Switch znajduje się w połowie swojego cyklu życia. Brak szans na nowy model konsoli w najbliższym czasie
W najnowszym wywiadzie z redakcją Nikkei prezes Nintendo przedstawił kilka ciekawych informacji. Szef japońskiej korporacji powiedział, że nie możemy się spodziewać rychłego wprowadzenia na rynek następcy dla konsoli Switch.
W tekście Nikkei pojawiła się informacja, że następca czy nowy, mocniejszy model konsoli Switch („Switch Pro”), na pewno nie pojawi się na rynku w bieżącym roku fiskalnym (czyli w okresie do marca 2023 r). Nawet w późniejszym terminie, do końca 2024 roku wejście do dystrybucji następcy Switch wydaje się mało prawdopodobne.
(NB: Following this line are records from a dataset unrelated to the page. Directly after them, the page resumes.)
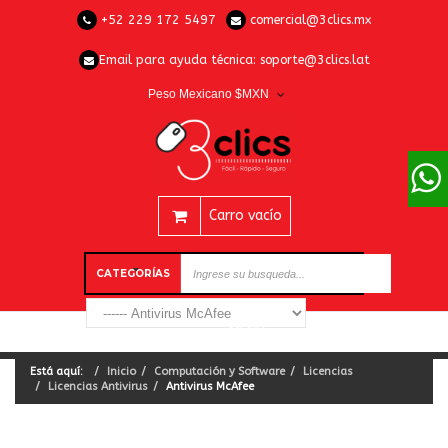
+52 229 172 5497
comercial@3clics.mx
Email para ayuda técnica:
soporte@3clics.lat
Peso Mexicano $MXN
Carro vacío
CATEGORÍAS
Está aquí:
Inicio
Computación y Software
Licencias
Licencias Antivirus
Antivirus McAfee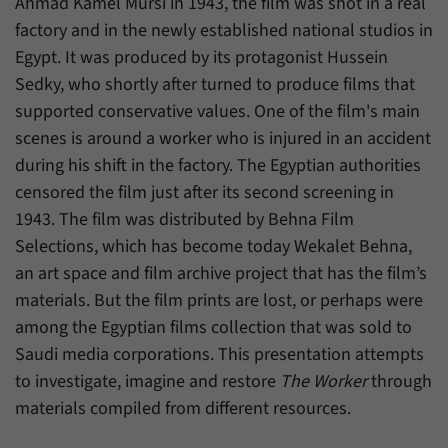
Ahmad Kamel Mursi in 1943, the film was shot in a real
Zweck
generierte ID, für die historische Speicherung
factory and in the newly established national studios in
Ihrer vorgenommen Einstellungen, falls der
Name
_pk_ref
Webseiten-Betreiber dies eingestellt hat.
Egypt. It was produced by its protagonist Hussein
Anbieter
Matomo
Sedky, who shortly after turned to produce films that
supported conservative values. One of the film's main
Laufzeit
6 Monate
scenes is around a worker who is injured in an accident
during his shift in the factory. The Egyptian authorities
Mit diesem Cookie können wir speichern, von
welcher Internetseite oder Suchmaschine
censored the film just after its second screening in
Zweck
Besucher durch eine Verlinkung auf unsere
1943. The film was distributed by Behna Film
Internetseite weitergeleitet wurden.
Selections, which has become today Wekalet Behna,
an art space and film archive project that has the film’s
Name
_pk_ses
materials. But the film prints are lost, or perhaps were
among the Egyptian films collection that was sold to
Anbieter
Matomo
Saudi media corporations. This presentation attempts
to investigate, imagine and restore
The Worker
through
Laufzeit
30 Minuten
materials compiled from different resources.
Mit diesem Cookie können wir für kurze Zeit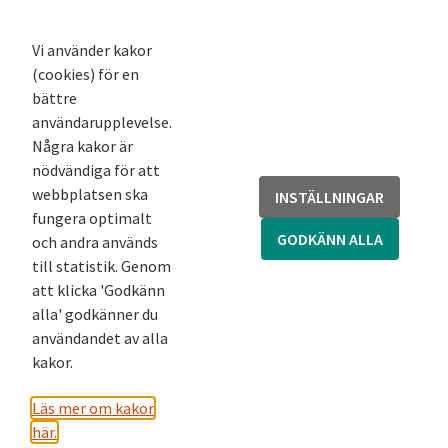
K-podd
Nyhetsbrev
Vi använder kakor
(cookies) för en
Andra webbplatser
bättre
användarupplevelse.
Arkivsök
Några kakor är
Fornsök
nödvändiga för att
Fornreg
webbplatsen ska
INSTÄLLNINGAR
Bebyggelseregistret
fungera optimalt
Runor
GODKÄNN ALLA
och andra används
Kringla
till statistik. Genom
att klicka 'Godkänn
alla' godkänner du
användandet av alla
kakor.
Läs mer om kakor
här.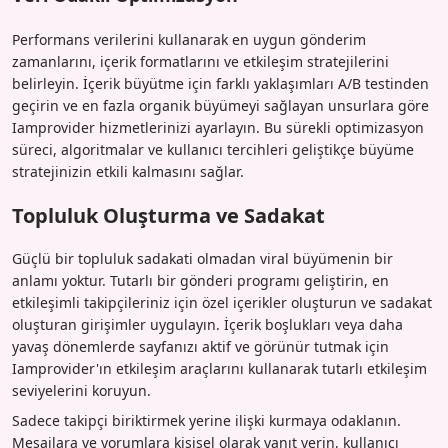
Performans verilerini kullanarak en uygun gönderim
zamanlarını, içerik formatlarını ve etkileşim stratejilerini
belirleyin. İçerik büyütme için farklı yaklaşımları A/B testinden
geçirin ve en fazla organik büyümeyi sağlayan unsurlara göre
Iamprovider hizmetlerinizi ayarlayın. Bu sürekli optimizasyon
süreci, algoritmalar ve kullanıcı tercihleri geliştikçe büyüme
stratejinizin etkili kalmasını sağlar.
Topluluk Oluşturma ve Sadakat
Güçlü bir topluluk sadakati olmadan viral büyümenin bir
anlamı yoktur. Tutarlı bir gönderi programı geliştirin, en
etkileşimli takipçileriniz için özel içerikler oluşturun ve sadakat
oluşturan girişimler uygulayın. İçerik boşlukları veya daha
yavaş dönemlerde sayfanızı aktif ve görünür tutmak için
Iamprovider'ın etkileşim araçlarını kullanarak tutarlı etkileşim
seviyelerini koruyun.
Sadece takipçi biriktirmek yerine ilişki kurmaya odaklanın.
Mesajlara ve yorumlara kişisel olarak yanıt verin, kullanıcı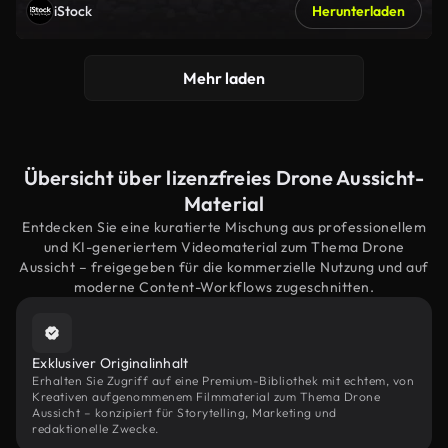
iStock
Herunterladen
Mehr laden
Übersicht über lizenzfreies Drone Aussicht-
Material
Entdecken Sie eine kuratierte Mischung aus professionellem
und KI-generiertem Videomaterial zum Thema Drone
Aussicht – freigegeben für die kommerzielle Nutzung und auf
moderne Content-Workflows zugeschnitten.
Exklusiver Originalinhalt
Erhalten Sie Zugriff auf eine Premium-Bibliothek mit echtem, von
Kreativen aufgenommenem Filmmaterial zum Thema Drone
Aussicht – konzipiert für Storytelling, Marketing und
redaktionelle Zwecke.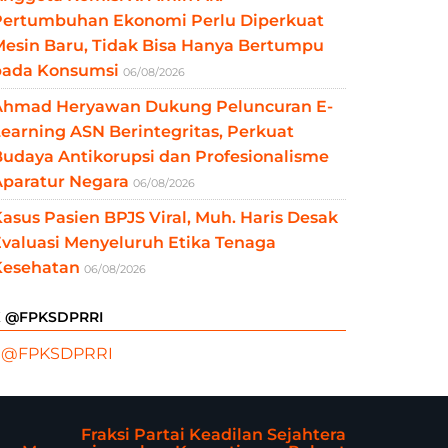
Pertumbuhan Ekonomi Perlu Diperkuat
esin Baru, Tidak Bisa Hanya Bertumpu
pada Konsumsi
06/08/2026
Ahmad Heryawan Dukung Peluncuran E-
earning ASN Berintegritas, Perkuat
udaya Antikorupsi dan Profesionalisme
Aparatur Negara
06/08/2026
asus Pasien BPJS Viral, Muh. Haris Desak
valuasi Menyeluruh Etika Tenaga
Kesehatan
06/08/2026
X @FPKSDPRRI
 @FPKSDPRRI
Fraksi Partai Keadilan Sejahtera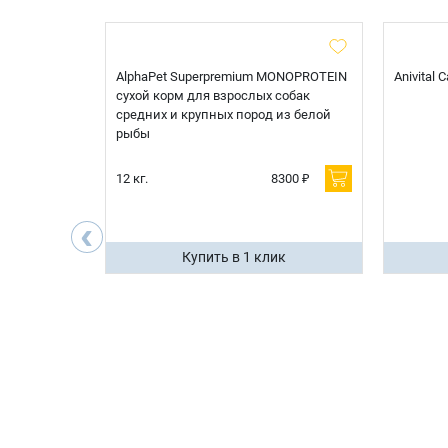
t Sterilised
AlphaPet Superpremium MONOPROTEIN
Anivital
я
сухой корм для взрослых собак
 белой
средних и крупных пород из белой
рыбы
600 ₽
12 кг.
8300 ₽
200 ₽
‹
ик
Купить в 1 клик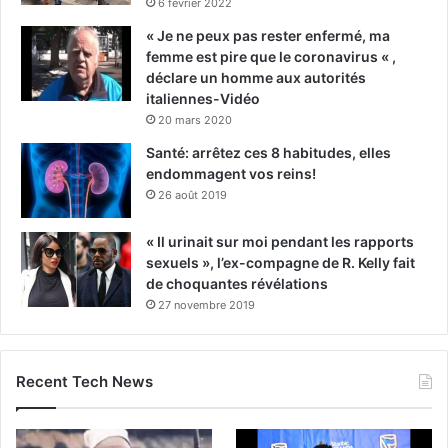
6 février 2022
« Je ne peux pas rester enfermé, ma
femme est pire que le coronavirus « ,
déclare un homme aux autorités
italiennes-Vidéo
20 mars 2020
Santé: arrêtez ces 8 habitudes, elles
endommagent vos reins!
26 août 2019
« Il urinait sur moi pendant les rapports
sexuels », l’ex-compagne de R. Kelly fait
de choquantes révélations
27 novembre 2019
Recent Tech News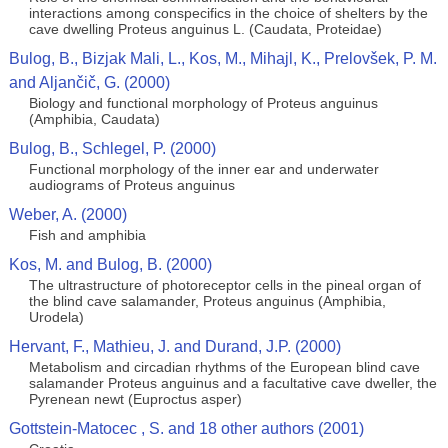
interactions among conspecifics in the choice of shelters by the
cave dwelling Proteus anguinus L. (Caudata, Proteidae)
Bulog, B., Bizjak Mali, L., Kos, M., Mihajl, K., Prelovšek, P. M.
and Aljančič, G. (2000)
Biology and functional morphology of Proteus anguinus
(Amphibia, Caudata)
Bulog, B., Schlegel, P. (2000)
Functional morphology of the inner ear and underwater
audiograms of Proteus anguinus
Weber, A. (2000)
Fish and amphibia
Kos, M. and Bulog, B. (2000)
The ultrastructure of photoreceptor cells in the pineal organ of
the blind cave salamander, Proteus anguinus (Amphibia,
Urodela)
Hervant, F., Mathieu, J. and Durand, J.P. (2000)
Metabolism and circadian rhythms of the European blind cave
salamander Proteus anguinus and a facultative cave dweller, the
Pyrenean newt (Euproctus asper)
Gottstein-Matocec , S. and 18 other authors (2001)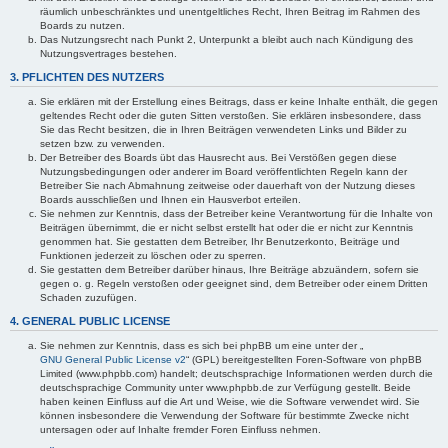
räumlich unbeschränktes und unentgeltliches Recht, Ihren Beitrag im Rahmen des
Boards zu nutzen.
Das Nutzungsrecht nach Punkt 2, Unterpunkt a bleibt auch nach Kündigung des
Nutzungsvertrages bestehen.
3. PFLICHTEN DES NUTZERS
Sie erklären mit der Erstellung eines Beitrags, dass er keine Inhalte enthält, die gegen
geltendes Recht oder die guten Sitten verstoßen. Sie erklären insbesondere, dass
Sie das Recht besitzen, die in Ihren Beiträgen verwendeten Links und Bilder zu
setzen bzw. zu verwenden.
Der Betreiber des Boards übt das Hausrecht aus. Bei Verstößen gegen diese
Nutzungsbedingungen oder anderer im Board veröffentlichten Regeln kann der
Betreiber Sie nach Abmahnung zeitweise oder dauerhaft von der Nutzung dieses
Boards ausschließen und Ihnen ein Hausverbot erteilen.
Sie nehmen zur Kenntnis, dass der Betreiber keine Verantwortung für die Inhalte von
Beiträgen übernimmt, die er nicht selbst erstellt hat oder die er nicht zur Kenntnis
genommen hat. Sie gestatten dem Betreiber, Ihr Benutzerkonto, Beiträge und
Funktionen jederzeit zu löschen oder zu sperren.
Sie gestatten dem Betreiber darüber hinaus, Ihre Beiträge abzuändern, sofern sie
gegen o. g. Regeln verstoßen oder geeignet sind, dem Betreiber oder einem Dritten
Schaden zuzufügen.
4. GENERAL PUBLIC LICENSE
Sie nehmen zur Kenntnis, dass es sich bei phpBB um eine unter der „
GNU General Public License v2
“ (GPL) bereitgestellten Foren-Software von phpBB
Limited (www.phpbb.com) handelt; deutschsprachige Informationen werden durch die
deutschsprachige Community unter www.phpbb.de zur Verfügung gestellt. Beide
haben keinen Einfluss auf die Art und Weise, wie die Software verwendet wird. Sie
können insbesondere die Verwendung der Software für bestimmte Zwecke nicht
untersagen oder auf Inhalte fremder Foren Einfluss nehmen.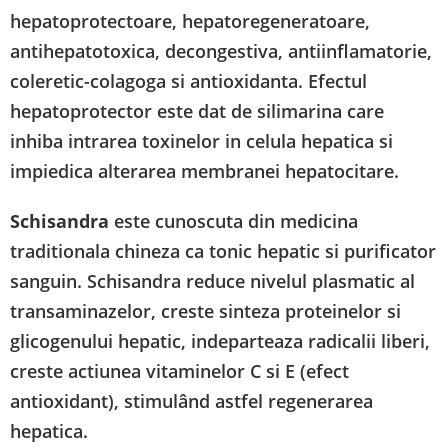
hepatoprotectoare, hepatoregeneratoare,
antihepatotoxica, decongestiva, antiinflamatorie,
coleretic-colagoga si antioxidanta. Efectul
hepatoprotector este dat de silimarina care
inhiba intrarea toxinelor in celula hepatica si
impiedica alterarea membranei hepatocitare.
Schisandra
este cunoscuta din medicina
traditionala chineza ca tonic hepatic si purificator
sanguin. Schisandra reduce nivelul plasmatic al
transaminazelor, creste sinteza proteinelor si
glicogenului hepatic, indeparteaza radicalii liberi,
creste actiunea vitaminelor C si E (efect
antioxidant), stimulând astfel regenerarea
hepatica.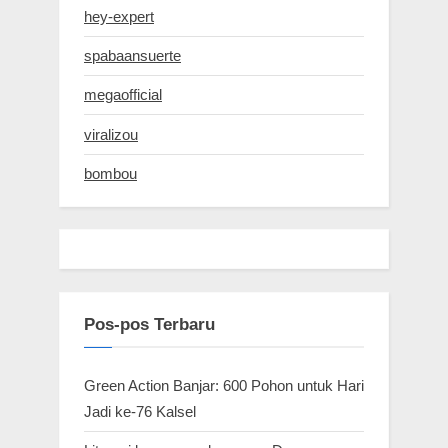
hey-expert
spabaansuerte
megaofficial
viralizou
bombou
Pos-pos Terbaru
Green Action Banjar: 600 Pohon untuk Hari
Jadi ke-76 Kalsel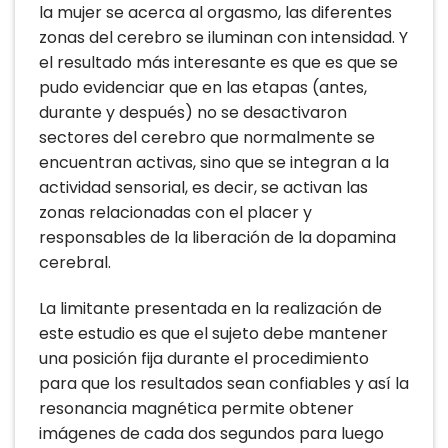
la mujer se acerca al orgasmo, las diferentes
zonas del cerebro se iluminan con intensidad. Y
el resultado más interesante es que es que se
pudo evidenciar que en las etapas (antes,
durante y después) no se desactivaron
sectores del cerebro que normalmente se
encuentran activas, sino que se integran a la
actividad sensorial, es decir, se activan las
zonas relacionadas con el placer y
responsables de la liberación de la dopamina
cerebral.
La limitante presentada en la realización de
este estudio es que el sujeto debe mantener
una posición fija durante el procedimiento
para que los resultados sean confiables y así la
resonancia magnética permite obtener
imágenes de cada dos segundos para luego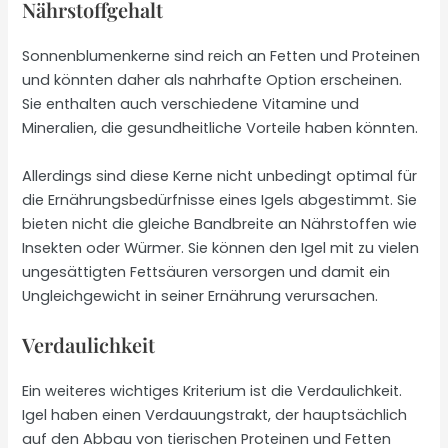
Nährstoffgehalt
Sonnenblumenkerne sind reich an Fetten und Proteinen
und könnten daher als nahrhafte Option erscheinen.
Sie enthalten auch verschiedene Vitamine und
Mineralien, die gesundheitliche Vorteile haben könnten.
Allerdings sind diese Kerne nicht unbedingt optimal für
die Ernährungsbedürfnisse eines Igels abgestimmt. Sie
bieten nicht die gleiche Bandbreite an Nährstoffen wie
Insekten oder Würmer. Sie können den Igel mit zu vielen
ungesättigten Fettsäuren versorgen und damit ein
Ungleichgewicht in seiner Ernährung verursachen.
Verdaulichkeit
Ein weiteres wichtiges Kriterium ist die Verdaulichkeit.
Igel haben einen Verdauungstrakt, der hauptsächlich
auf den Abbau von tierischen Proteinen und Fetten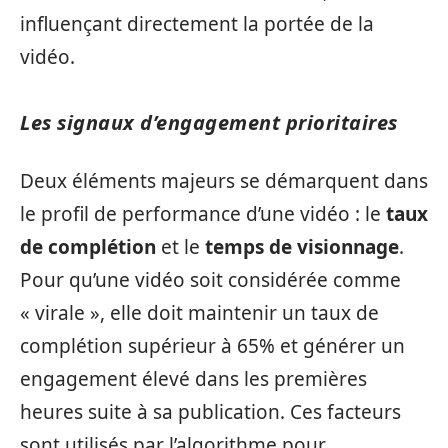
influençant directement la portée de la
vidéo.
Les signaux d’engagement prioritaires
Deux éléments majeurs se démarquent dans
le profil de performance d’une vidéo : le
taux
de complétion
et le
temps de visionnage
.
Pour qu’une vidéo soit considérée comme
« virale », elle doit maintenir un taux de
complétion supérieur à 65% et générer un
engagement élevé dans les premières
heures suite à sa publication. Ces facteurs
sont utilisés par l’algorithme pour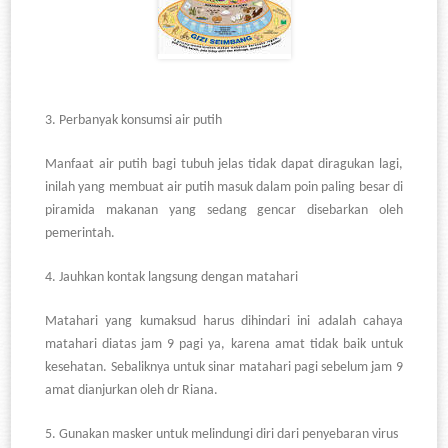
3.
Perbanyak konsumsi air putih
Manfaat air putih bagi tubuh jelas tidak dapat diragukan lagi,
inilah yang membuat air putih masuk dalam poin paling besar di
piramida makanan yang sedang gencar disebarkan oleh
pemerintah.
4.
Jauhkan kontak langsung dengan matahari
Matahari yang kumaksud harus dihindari ini adalah cahaya
matahari diatas jam 9 pagi ya, karena amat tidak baik untuk
kesehatan. Sebaliknya untuk sinar matahari pagi sebelum jam 9
amat dianjurkan oleh dr Riana.
5.
Gunakan masker untuk melindungi diri dari penyebaran virus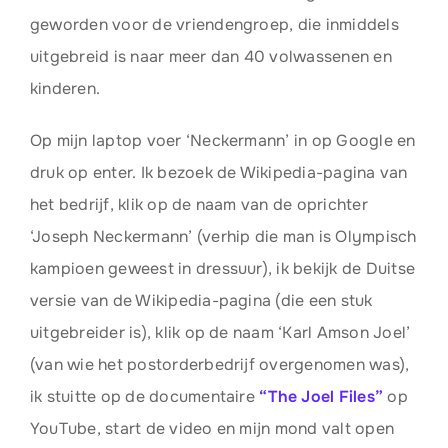
geworden voor de vriendengroep, die inmiddels
uitgebreid is naar meer dan 40 volwassenen en
kinderen.
Op mijn laptop voer ‘Neckermann’ in op Google en
druk op enter. Ik bezoek de Wikipedia-pagina van
het bedrijf, klik op de naam van de oprichter
‘Joseph Neckermann’ (verhip die man is Olympisch
kampioen geweest in dressuur), ik bekijk de Duitse
versie van de Wikipedia-pagina (die een stuk
uitgebreider is), klik op de naam ‘Karl Amson Joel’
(van wie het postorderbedrijf overgenomen was),
ik stuitte op de documentaire
“The Joel Files”
op
YouTube, start de video en mijn mond valt open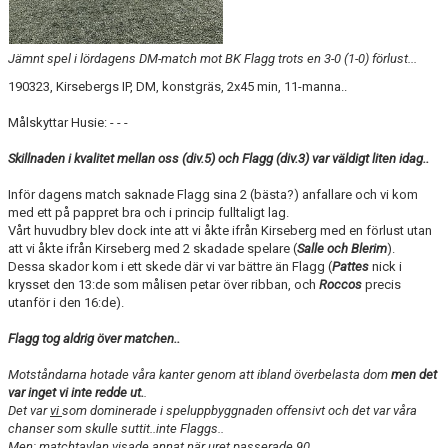
Jämnt spel i lördagens DM-match mot BK Flagg trots en 3-0 (1-0) förlust...
190323, Kirsebergs IP, DM, konstgräs, 2x45 min, 11-manna..
Målskyttar Husie: - - -
Skillnaden i kvalitet mellan oss (div.5) och Flagg (div.3) var väldigt liten idag..
Inför dagens match saknade Flagg sina 2 (bästa?) anfallare och vi kom
med ett på pappret bra och i princip fulltaligt lag.
Vårt huvudbry blev dock inte att vi åkte ifrån Kirseberg med en förlust utan
att vi åkte ifrån Kirseberg med 2 skadade spelare (
Salle och Blerim
).
Dessa skador kom i ett skede där vi var bättre än Flagg (
Pattes
nick i
krysset den 13:de som målisen petar över ribban, och
Roccos
precis
utanför i den 16:de).
Flagg tog aldrig över matchen..
Motståndarna hotade våra kanter genom att ibland överbelasta dom
men det
var inget vi inte redde ut.
.
Det var
vi
som dominerade i speluppbyggnaden offensivt och det var våra
chanser som skulle suttit..inte Flaggs..
Men: matchtavlan visade annat när uret passerade 90..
Prezes Nintendo podkreślał w wywiadzie z periodykiem, że firma nadal nie osiągnęła zakładanego, normalnego poziomu produkcji Switch w związku z niedoborami elektronicznych komponentów. W takiej sytuacji trudno myśleć o wprowadzaniu do dystrybucji nowego hardware’u. Nintendo zaczyna już jednak w tym momencie zauważać, że poprawia się sytuacja z zaopatrzeniem, a prognozy związane z tym tematem są pozytywne, o czym pisaliśmy szerzej w tym newsie.
Kilka innych czynników wpływa na to, że Nintendo nie będzie się spieszyć z wprowadzaniem następcy Switch na rynek. Aktualnie dostępny sprzęt cały czas sprzedaje się doskonale, a w listopadzie 2021 roku przedstawiciele japońskiej korporacji ujawnili informację, że nie ustalono jeszcze szczegółów projektowych nowego, gamingowego hardware’u. Nintendo podkreśla, że Switch wciąż, po 5 latach od premiery, znajduje się dopiero w połowie swojego cyklu życia. W przedłużeniu funkcjonowania konsoli na rynku ma w szczególności pomagać model Nintendo Switch OLED, który został wprowadzony do dystrybucji w październiku 2021 r.